◆ Texte proposé
________________
Pour son nouveau film "Houria", sorti au cinéma le 15 mars 2023, Mounia Meddour retrouve Lyna Khoudri qu'elle dirigeait déjà dans "Papicha", un des grands succès de 2019. Avec ce nouveau film, qui conte une résilience au sein d'une société algérienne où être une femme libre est encore une gageure, la réalisatrice prolonge son regard critique mais aimant sur une Algérie sous tension. Rencontre.
Houria, vraie-fausse suite de Papicha
Après le grand succès de son très beau premier long-métrage de fiction Papicha, la réalisatrice franco-algérienne Mounia Meddour est de retour au cinéma avec Houria. Pour ce nouveau film, elle retrouve Lyna Khoudri, la formidable Ndejma de Papicha, qui dans Houria tient le rôle-titre, celui d'une jeune et talentueuse danseuse d'Alger dont les rêves sont brisés après une violente agression. Traumatisée, elle s'enferme dans le mutisme, ce qui l'oblige à s'exprimer autrement et à se reconstruire par une nouvelle approche de la danse. On a rencontré Mounia Meddour pour entrer dans les détails de son intention pour Houria, de sa méthode de travail et de sa collaboration avec Lyna Khoudri.
Rencontre
Houria est le portrait d'une jeune femme, mais n'est-ce pas surtout la chronique de la société algérienne contemporaine ?
Mounia Meddour : Lorsqu'on évoque la génération actuelle algérienne, on ne peut pas l'amputer de ce contexte économique et politique. La société algérienne est dense, fracturée et blessée. Tous ces problèmes qu'expose Houria, l'envie de partir, d'être libre, d'être danseuse, de reconduire une voiture... On a besoin de saisir le contexte lourd de cette société. Les personnages luttent dans un contexte complexe.
Il y a une multiplicité de thèmes, comme si Houria pouvait être une peinture exhaustive. Était-ce votre ambition ?
________________
◆ Contenu des données

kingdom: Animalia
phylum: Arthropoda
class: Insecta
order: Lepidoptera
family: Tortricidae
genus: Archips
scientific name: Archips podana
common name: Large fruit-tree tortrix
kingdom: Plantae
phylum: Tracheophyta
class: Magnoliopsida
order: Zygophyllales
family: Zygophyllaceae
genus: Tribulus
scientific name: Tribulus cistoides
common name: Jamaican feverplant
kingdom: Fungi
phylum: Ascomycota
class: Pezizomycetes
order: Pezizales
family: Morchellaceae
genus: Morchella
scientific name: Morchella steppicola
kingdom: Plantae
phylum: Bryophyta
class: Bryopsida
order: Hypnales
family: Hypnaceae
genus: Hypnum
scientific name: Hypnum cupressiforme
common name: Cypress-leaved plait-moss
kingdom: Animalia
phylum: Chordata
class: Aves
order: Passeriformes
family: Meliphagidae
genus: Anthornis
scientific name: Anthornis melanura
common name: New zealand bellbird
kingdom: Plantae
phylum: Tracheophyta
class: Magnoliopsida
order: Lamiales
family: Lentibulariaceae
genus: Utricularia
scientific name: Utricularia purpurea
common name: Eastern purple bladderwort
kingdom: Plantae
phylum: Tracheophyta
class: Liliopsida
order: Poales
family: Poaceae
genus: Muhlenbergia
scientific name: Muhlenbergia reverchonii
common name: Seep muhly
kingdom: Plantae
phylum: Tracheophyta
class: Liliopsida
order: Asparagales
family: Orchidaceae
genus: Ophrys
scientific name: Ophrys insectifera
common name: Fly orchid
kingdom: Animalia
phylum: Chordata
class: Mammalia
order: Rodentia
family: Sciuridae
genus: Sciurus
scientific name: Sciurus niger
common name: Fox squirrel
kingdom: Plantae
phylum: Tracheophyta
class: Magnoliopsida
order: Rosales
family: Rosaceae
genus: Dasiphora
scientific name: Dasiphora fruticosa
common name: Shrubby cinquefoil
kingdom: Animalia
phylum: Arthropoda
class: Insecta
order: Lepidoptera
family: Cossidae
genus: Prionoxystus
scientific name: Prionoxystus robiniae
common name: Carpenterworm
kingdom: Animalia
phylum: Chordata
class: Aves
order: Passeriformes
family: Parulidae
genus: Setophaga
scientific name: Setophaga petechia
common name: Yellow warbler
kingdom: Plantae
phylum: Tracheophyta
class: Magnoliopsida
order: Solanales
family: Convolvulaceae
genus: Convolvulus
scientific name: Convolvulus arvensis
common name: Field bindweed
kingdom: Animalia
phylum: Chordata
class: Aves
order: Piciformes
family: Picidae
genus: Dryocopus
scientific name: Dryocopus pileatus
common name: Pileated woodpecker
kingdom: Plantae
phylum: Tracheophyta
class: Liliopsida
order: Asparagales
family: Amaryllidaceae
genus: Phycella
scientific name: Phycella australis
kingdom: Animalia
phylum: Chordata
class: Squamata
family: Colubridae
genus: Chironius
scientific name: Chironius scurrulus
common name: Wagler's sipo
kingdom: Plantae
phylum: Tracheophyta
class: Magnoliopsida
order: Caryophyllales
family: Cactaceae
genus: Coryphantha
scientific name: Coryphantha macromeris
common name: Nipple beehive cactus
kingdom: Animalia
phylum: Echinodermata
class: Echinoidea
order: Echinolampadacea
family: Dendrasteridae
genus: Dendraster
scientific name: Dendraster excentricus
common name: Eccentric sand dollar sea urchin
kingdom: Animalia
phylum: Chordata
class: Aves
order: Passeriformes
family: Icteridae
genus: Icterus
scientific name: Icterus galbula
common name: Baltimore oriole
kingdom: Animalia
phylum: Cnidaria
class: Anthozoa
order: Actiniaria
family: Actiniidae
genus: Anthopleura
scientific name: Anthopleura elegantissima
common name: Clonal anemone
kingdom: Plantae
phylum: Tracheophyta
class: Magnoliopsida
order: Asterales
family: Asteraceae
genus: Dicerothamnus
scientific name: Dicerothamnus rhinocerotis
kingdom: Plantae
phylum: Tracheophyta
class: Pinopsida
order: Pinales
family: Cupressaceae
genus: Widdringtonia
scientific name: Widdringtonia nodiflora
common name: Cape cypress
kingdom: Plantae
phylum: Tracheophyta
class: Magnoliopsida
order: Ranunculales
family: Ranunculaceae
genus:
________________
◆ Travail à faire
- A) Dans le texte proposé, quel personnage Lyna Khoudri interprétait-elle dans Papicha ?
- B) Modifiez le passage du texte proposé qui commence par « Mounia Meddour : Lorsqu'on » et s'arrête après « votre ambition ? » : remplacez « fracturée » par « divisée ».

◆ Liste des solutions
- A) Ndejma.

- B)
Mounia Meddour : Lorsqu'on évoque la génération actuelle algérienne, on ne peut pas l'amputer de ce contexte économique et politique. La société algérienne est dense, divisée et blessée. Tous ces problèmes qu'expose Houria, l'envie de partir, d'être libre, d'être danseuse, de reconduire une voiture... On a besoin de saisir le contexte lourd de cette société. Les personnages luttent dans un contexte complexe.
Il y a une multiplicité de thèmes, comme si Houria pouvait être une peinture exhaustive. Était-ce votre ambition ?